Q: Is there a difference between a servant and a bond-servant?

Wednesday, 18 March 2015 16:40


Is there a difference between a "servant" and a "bond-servant"? I've read many different explanations, some even contradicting other definitions. I've read mostly that a "servant" is synonymous for 'slave' (one taken as a slave) and a "bond-servant" is one who has chosen to stay with his/her master by choice. I see throughout the New Testament where the Apostles will introduce themselves as "servants" in one version of the Bible and "bond-servants" in another version of the Bible. I've also read that there is no difference between the two... they're both 'slaves', but then I read, Colossians 4:7 (NASB) that reads, "As to all my affairs, Tychicus, our beloved brother and faithful servant and fellow bond-servant in the Lord". So, I was wondering if you could clarify the two.

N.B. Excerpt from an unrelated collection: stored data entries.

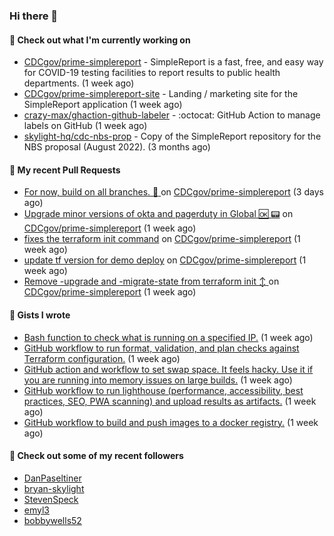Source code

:### Hi there 👋

#### 🚀 Check out what I'm currently working on

- [CDCgov/prime-simplereport](https://github.com/CDCgov/prime-simplereport) - SimpleReport is a fast, free, and easy way for COVID-19 testing facilities to report results to public health departments. (1 week ago)
- [CDCgov/prime-simplereport-site](https://github.com/CDCgov/prime-simplereport-site) - Landing / marketing site for the SimpleReport application (1 week ago)
- [crazy-max/ghaction-github-labeler](https://github.com/crazy-max/ghaction-github-labeler) - :octocat: GitHub Action to manage labels on GitHub (1 week ago)
- [skylight-hq/cdc-nbs-prop](https://github.com/skylight-hq/cdc-nbs-prop) - Copy of the SimpleReport repository for the NBS proposal (August 2022). (3 months ago)

#### 🔨 My recent Pull Requests

- [For now, build on all branches. :construction: ](https://github.com/CDCgov/prime-simplereport/pull/4641) on [CDCgov/prime-simplereport](https://github.com/CDCgov/prime-simplereport) (3 days ago)
- [Upgrade minor versions of okta and pagerduty in Global :ok: :pager:](https://github.com/CDCgov/prime-simplereport/pull/4614) on [CDCgov/prime-simplereport](https://github.com/CDCgov/prime-simplereport) (1 week ago)
- [fixes the terraform init command](https://github.com/CDCgov/prime-simplereport/pull/4598) on [CDCgov/prime-simplereport](https://github.com/CDCgov/prime-simplereport) (1 week ago)
- [update tf version for demo deploy](https://github.com/CDCgov/prime-simplereport/pull/4597) on [CDCgov/prime-simplereport](https://github.com/CDCgov/prime-simplereport) (1 week ago)
- [Remove -upgrade and -migrate-state from terraform init :arrow_up_down: ](https://github.com/CDCgov/prime-simplereport/pull/4594) on [CDCgov/prime-simplereport](https://github.com/CDCgov/prime-simplereport) (1 week ago)

#### 📓 Gists I wrote

- [Bash function to check what is running on a specified IP.](https://gist.github.com/ce30489841fdedc021675981308a399e) (1 week ago)
- [GitHub workflow to run format, validation, and plan checks against Terraform configuration.](https://gist.github.com/0295eabded9fd7994e0e04b86accdc41) (1 week ago)
- [GitHub action and workflow to set swap space. It feels hacky. Use it if you are running into memory issues on large builds.](https://gist.github.com/1c13dca8dc96ed4947f016aae19aacff) (1 week ago)
- [GitHub workflow to run lighthouse (performance, accessibility, best practices, SEO, PWA scanning) and upload results as artifacts.](https://gist.github.com/60fe04c78d86f2bfb5bbf02484826ebe) (1 week ago)
- [GitHub workflow to build and push images to a docker registry.](https://gist.github.com/7845bd98166fd71f05bf829631b23ba7) (1 week ago)

#### 👯 Check out some of my recent followers

- [DanPaseltiner](https://github.com/DanPaseltiner)
- [bryan-skylight](https://github.com/bryan-skylight)
- [StevenSpeck](https://github.com/StevenSpeck)
- [emyl3](https://github.com/emyl3)
- [bobbywells52](https://github.com/bobbywells52)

greek alphabetA better question is whether there is a significant difference of meaning in the Greek between a doulos and a diakonos. The answer is that they have a fairly different connotation. The term doulos is a stronger term which can mean slave or servant, depending on the context. The word suggests a strongly subservient position, either voluntary or by choice. The word diakonos means servant, which may mean a literal servant/employee or a person who acts as a servant, but is not, technically a servant. It has a much weaker implication of being positionally under the person being served. When we say in English that so and so in the church is a "servant" we almost always would translate this as a diakonos, not as a doulos. Yet, the New Testament often has people declaring themselves doulos of Christ or of one another.

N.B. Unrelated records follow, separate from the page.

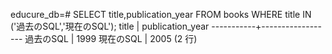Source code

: educure_db=# SELECT title,publication_year FROM books WHERE title IN ('過去のSQL','現在のSQL');
   title   | publication_year
-----------+------------------
 過去のSQL |             1999
 現在のSQL |             2005
(2 行)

In Colossians 4:16, both words are used. Paul says that Tychicus, first is a diakonos--one who serves, probably in reference to his being a servant of the church (not necessarily having the position of deacon, but possibly having that position). Second, he is a fellow slave of Christ in his work with Paul.

Tychicus is a servant of the church and a slave of Christ (along with Paul), to put it into fairly literal English.

By the way, the word fellow is not in the Greek. It is inserted in Colossians 4:7 to make it more readable. The word "fellow" is added in the NIV to help readers realize that he is talking about his relationship with Tychicus as slaves together in Christ.

The words diakonos and its variants and doulos and its variants are used quite a bit in the New Testament and their range of meaning varies according to context. In our attitude we can be a doulos of one another or a diakonos of one another, depending on the context.

So, whoever said there is no difference of meaning between the two words is wrong. What can be said is that doulos can be translated as either servant or slave. In English the difference in meaning between servant and slave is cavernous. In Greek society, the difference between servant and slave was smaller. This is why a single word in Greek can be translated as two words in English which it is hard to imagine could be used for the same word in Greek. It could be that when you heard that something is like something, it may have been someone saying that in Greek slave and servant have (nearly) the same meaning.